[Data excerpts]
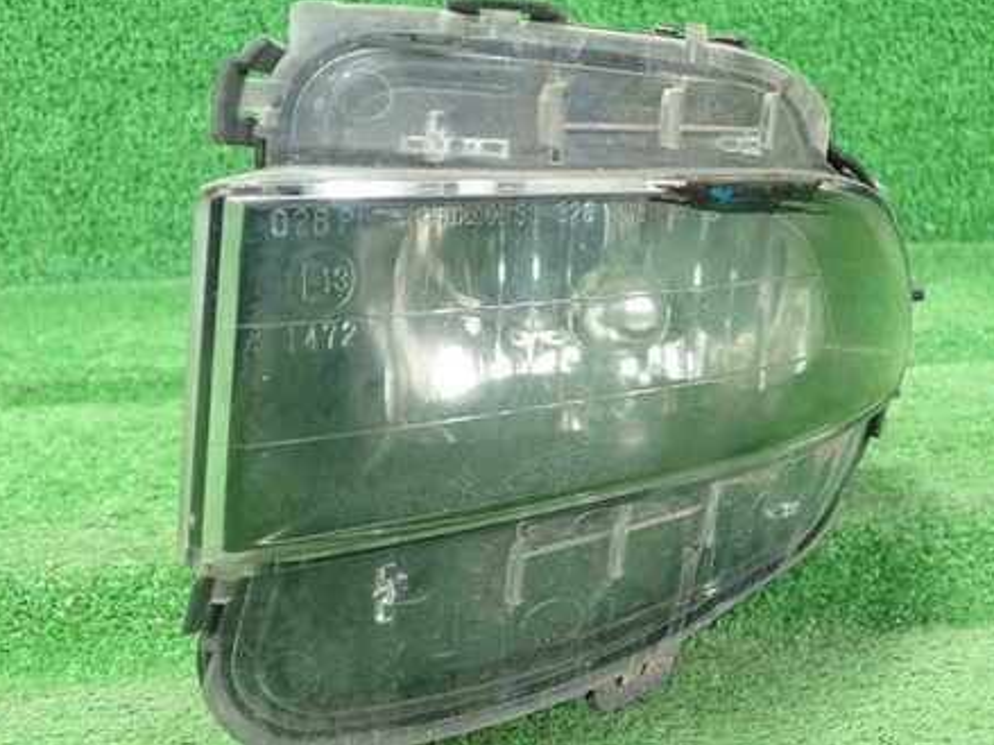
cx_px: 507
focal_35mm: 41
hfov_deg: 45.8
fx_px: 1177
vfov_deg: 35.1
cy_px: 387
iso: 800
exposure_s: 1/125
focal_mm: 5.5
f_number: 2.3
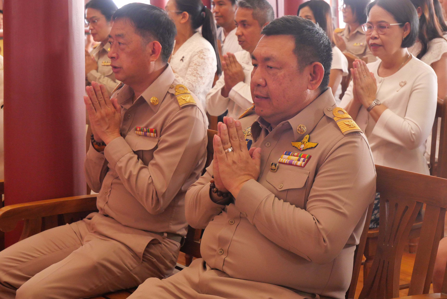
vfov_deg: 16.5
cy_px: 150
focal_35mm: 83
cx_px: 224
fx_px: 1031
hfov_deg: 24.5
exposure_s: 1/30
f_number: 5.5
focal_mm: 40
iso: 2000
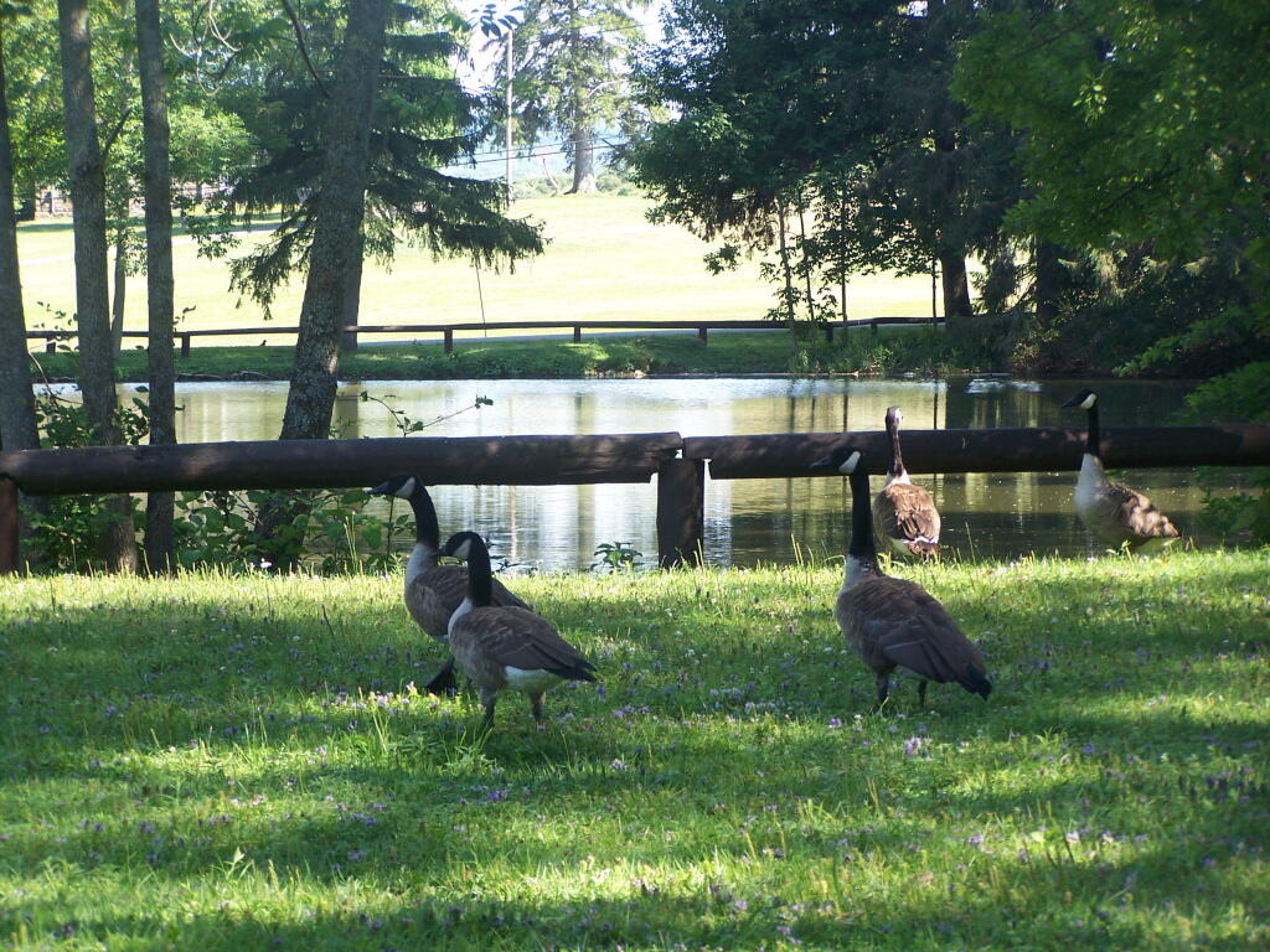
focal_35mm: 139
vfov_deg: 10.7
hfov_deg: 14.2
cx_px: 635
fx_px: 5100
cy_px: 476
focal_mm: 23.1
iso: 80
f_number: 3.2
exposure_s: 1/160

Work order: Pictures don't belong in the copy. Restate all the entries exactly.

Reply:
cx_px: 507
focal_35mm: 41
hfov_deg: 45.8
fx_px: 1177
vfov_deg: 35.1
cy_px: 387
iso: 800
exposure_s: 1/125
focal_mm: 5.5
f_number: 2.3
vfov_deg: 16.5
cy_px: 150
focal_35mm: 83
cx_px: 224
fx_px: 1031
hfov_deg: 24.5
exposure_s: 1/30
f_number: 5.5
focal_mm: 40
iso: 2000
focal_35mm: 139
vfov_deg: 10.7
hfov_deg: 14.2
cx_px: 635
fx_px: 5100
cy_px: 476
focal_mm: 23.1
iso: 80
f_number: 3.2
exposure_s: 1/160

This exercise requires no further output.